Une période de transition est inéluctable car la crise est politique, la solution ne peut être que politique. Face à l’entêtement du pouvoir, la mobilisation pacifique au niveau national doit se poursuivre. En plus de la mobilisation des étudiants, que je salue à l’occasion, d’autres dynamiques et corporations comme les syndicats, les médecins, les artistes, les avocats, les universitaires, les journalistes, … doivent reprendre leur mobilisation en dehors des vendredis afin de mettre plus de pression sur ce pouvoir. Ajoutons à cela la capitalisation de différentes initiatives au nouveau national, sans oublier la réappropriation des espaces publics de libre débat et cela avec comme objectif de créer un rapport de force nécessaire afin d’imposer une période de transition qui répond aux aspirations du peuple algérien.
Selon vous, que vise le pouvoir à travers la répression, les attaques contre les militants et les manifestants et l’interdiction du drapeau Amazigh ?
Depuis l’indépendance, le pouvoir a toujours joué la carte de la division et de la diabolisation. Les conséquences sont chaotiques car il a réussi à atomiser la société. À force d’aiguiser et de jouer sur les contradictions de la société, il a réussi à s’ériger en arbitre. Seulement, le mouvement du 22 février a faussé tous ses calculs. Désormais le peuple algérien a pris conscience que sa force réside dans son union.
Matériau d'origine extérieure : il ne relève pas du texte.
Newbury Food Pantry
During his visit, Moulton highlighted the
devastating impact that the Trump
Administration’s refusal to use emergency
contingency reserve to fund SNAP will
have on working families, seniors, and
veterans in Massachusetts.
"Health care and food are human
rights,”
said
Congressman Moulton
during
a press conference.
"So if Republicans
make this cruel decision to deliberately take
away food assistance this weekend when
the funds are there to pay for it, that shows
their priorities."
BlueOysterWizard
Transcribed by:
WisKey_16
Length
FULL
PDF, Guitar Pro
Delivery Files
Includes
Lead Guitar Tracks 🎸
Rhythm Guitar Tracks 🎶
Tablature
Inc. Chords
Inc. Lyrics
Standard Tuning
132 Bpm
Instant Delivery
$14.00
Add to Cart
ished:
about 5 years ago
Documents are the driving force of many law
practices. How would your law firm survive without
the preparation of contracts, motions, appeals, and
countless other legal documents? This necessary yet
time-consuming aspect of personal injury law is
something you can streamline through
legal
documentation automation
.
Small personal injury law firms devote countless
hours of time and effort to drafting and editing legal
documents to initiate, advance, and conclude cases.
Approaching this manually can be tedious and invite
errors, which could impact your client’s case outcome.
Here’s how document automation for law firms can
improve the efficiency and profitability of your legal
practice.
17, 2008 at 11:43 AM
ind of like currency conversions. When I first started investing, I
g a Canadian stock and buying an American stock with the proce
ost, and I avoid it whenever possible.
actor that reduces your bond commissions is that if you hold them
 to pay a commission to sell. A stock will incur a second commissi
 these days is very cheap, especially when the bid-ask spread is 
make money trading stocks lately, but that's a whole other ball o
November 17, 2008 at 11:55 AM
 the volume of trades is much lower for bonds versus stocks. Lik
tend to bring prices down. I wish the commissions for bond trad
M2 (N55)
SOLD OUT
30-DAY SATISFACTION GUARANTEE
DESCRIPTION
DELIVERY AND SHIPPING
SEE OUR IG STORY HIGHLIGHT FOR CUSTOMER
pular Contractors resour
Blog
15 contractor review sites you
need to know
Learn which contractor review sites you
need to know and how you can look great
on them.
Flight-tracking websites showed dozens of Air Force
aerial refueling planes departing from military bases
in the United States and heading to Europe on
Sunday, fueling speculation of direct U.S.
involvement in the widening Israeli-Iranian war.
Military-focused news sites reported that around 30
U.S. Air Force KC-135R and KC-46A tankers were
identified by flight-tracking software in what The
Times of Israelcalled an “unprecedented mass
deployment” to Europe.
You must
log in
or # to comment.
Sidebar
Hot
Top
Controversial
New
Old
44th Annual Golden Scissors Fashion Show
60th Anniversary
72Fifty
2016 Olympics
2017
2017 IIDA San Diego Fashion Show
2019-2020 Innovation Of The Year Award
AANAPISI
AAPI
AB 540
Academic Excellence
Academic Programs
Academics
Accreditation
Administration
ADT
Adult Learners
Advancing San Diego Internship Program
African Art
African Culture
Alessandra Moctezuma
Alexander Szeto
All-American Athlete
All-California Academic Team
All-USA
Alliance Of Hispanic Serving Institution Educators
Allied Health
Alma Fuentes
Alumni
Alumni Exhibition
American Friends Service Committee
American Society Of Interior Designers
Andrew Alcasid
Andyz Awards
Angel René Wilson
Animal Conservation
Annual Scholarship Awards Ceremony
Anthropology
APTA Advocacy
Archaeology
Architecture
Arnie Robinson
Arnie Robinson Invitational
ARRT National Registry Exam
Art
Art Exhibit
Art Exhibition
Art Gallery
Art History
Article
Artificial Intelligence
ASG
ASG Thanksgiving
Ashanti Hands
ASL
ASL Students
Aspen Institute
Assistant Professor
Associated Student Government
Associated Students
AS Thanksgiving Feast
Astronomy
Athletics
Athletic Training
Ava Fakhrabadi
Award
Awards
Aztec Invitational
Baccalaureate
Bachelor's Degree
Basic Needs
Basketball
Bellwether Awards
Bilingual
Aujourd’hui, on constate que le pouvoir est divisé face au peuple uni, les attaques aux drapeaux Amazigh reflètent une panique au sein du système qui essaye de récupérer l’initiative en tentant, en vain, de diviser le mouvement. En jouant la répression, il tente de réutiliser la carte de la stigmatisation de la Kabylie, c’est connu. Il tente aussi d’affaiblir le mouvement pour pouvoir, même à terme, de négocier en position de force.
Le mouvement a finalement déjoué tous ces plans quand nous constatons que le peuple algérien s’est réconcilié avec son identité et son Histoire et demande à vivre ensemble, dans le respect de la diversité dans une Algérie libre, démocratique, sociale, pluraliste et civile.